Zuvor hatte die kalifornische Kryptobank Silvergate Capital bereits mit der Ankündigung, sie werde den Betrieb einstellen, für Verunsicherung gesorgt. Die Crashs haben die nicht realisierten Verluste in den Wertpapierportfolios der US-Geldhäuser verstärkt in den Fokus gerückt. Im Schlussquartal 2022 summierten sich die Verluste aus Wertpapieren, die zum Verkauf zur Verfügung standen oder bis zur Fälligkeit gehalten werden sollten, auf dem Papier auf 620 Mrd. Dollar. Der Wert fiel damit wesentlich höher aus als selbst nach der Finanzkrise 2008.
Die Wertverluste der Kreditportfolios sind für die Banken nicht problematisch, sofern sie betroffene Bonds bis zur Fälligkeit halten können. Sind sie aber aufgrund eines steigenden Liquiditätsbedarfs zu Verkäufen gezwungen, müssen sie Einbußen daraus in ihren Finanzberichten ausweisen. Daraus kann sich schnell ein Teufelskreis entwickeln, da die Verluste Kunden alarmieren und so weitere Mittelabzüge zur Folge haben.
Allerdings sind die US-Großbanken breiter aufgestellt als SVB, die sich auf Einlagen aus bestimmten Branchen fokussiert hatte. Zudem gestaltet sich die Struktur ihrer Verbindlichkeiten unterschiedlich: Bei SVB waren Ende des vergangenen Jahres 89% auf Einlagen zurückzuführen, bei Bank of America waren es 69%. Daher ist ein Schwund für große Anbieter eher verkraftbar.

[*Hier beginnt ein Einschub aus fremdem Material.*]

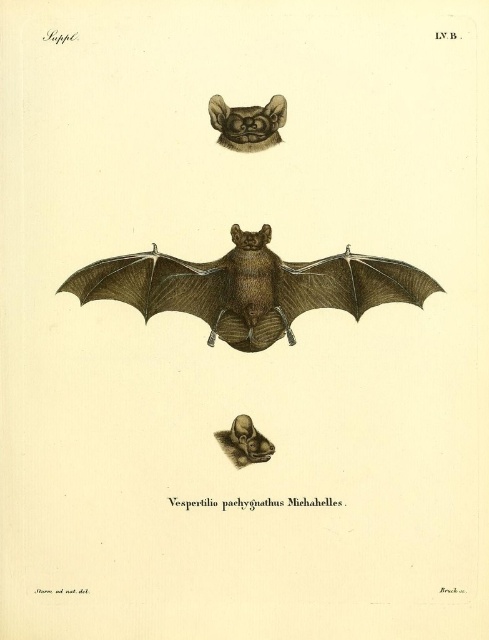
Between point (248, 268) and point (283, 99), which one is positioned behind?

Point (248, 268)

This screenshot has width=489, height=640. In order to click on brown textured bat at center in this screenshot , I will do `click(249, 288)`.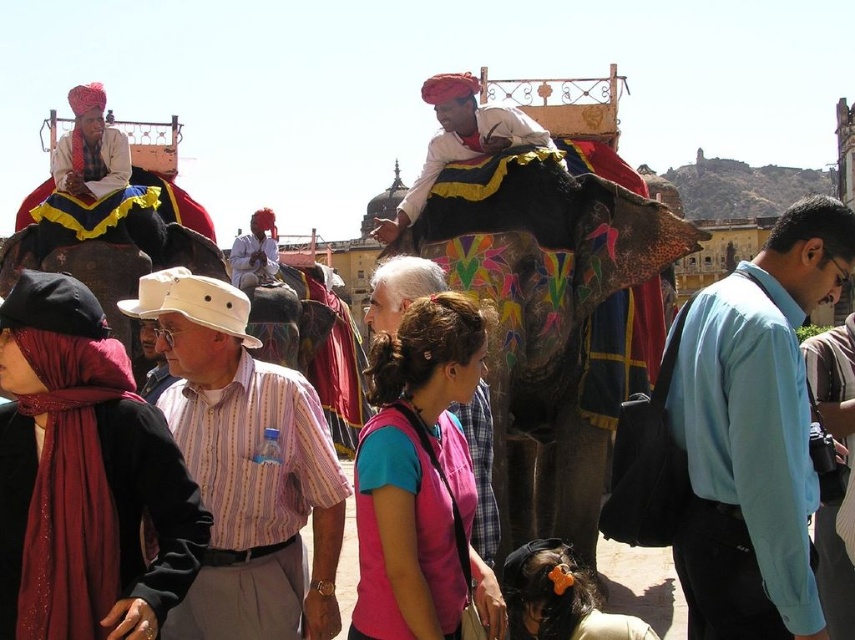
Where is the black fabric scarf at left located in the image?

First Republic unter Druck
Mit J.P. Morgan sprang eine Großbank bereits für ein Kundeninstitut ein. Sie stellte der First Republic Bank, die zudem Unterstützung vonseiten der Fed und der staatlich geförderten Federal Home Loan Banks erhält, Mittel bereit. Damit hat First Republic eigenen Angaben zufolge neue Liquiditätsreserven von 70 Mrd. Dollar zur Verfügung, das neue Notfallprogramm der Fed sei dabei noch gar nicht berücksichtigt. Die Investoren beruhigte dies zunächst nicht: Die Aktie der vor allem auf vermögende Kunden ausgerichteten Privatbank brach nach Eröffnung an der Wall Street am Montag um bis zu 67% ein, bevor sie vom Handel ausgesetzt wurde.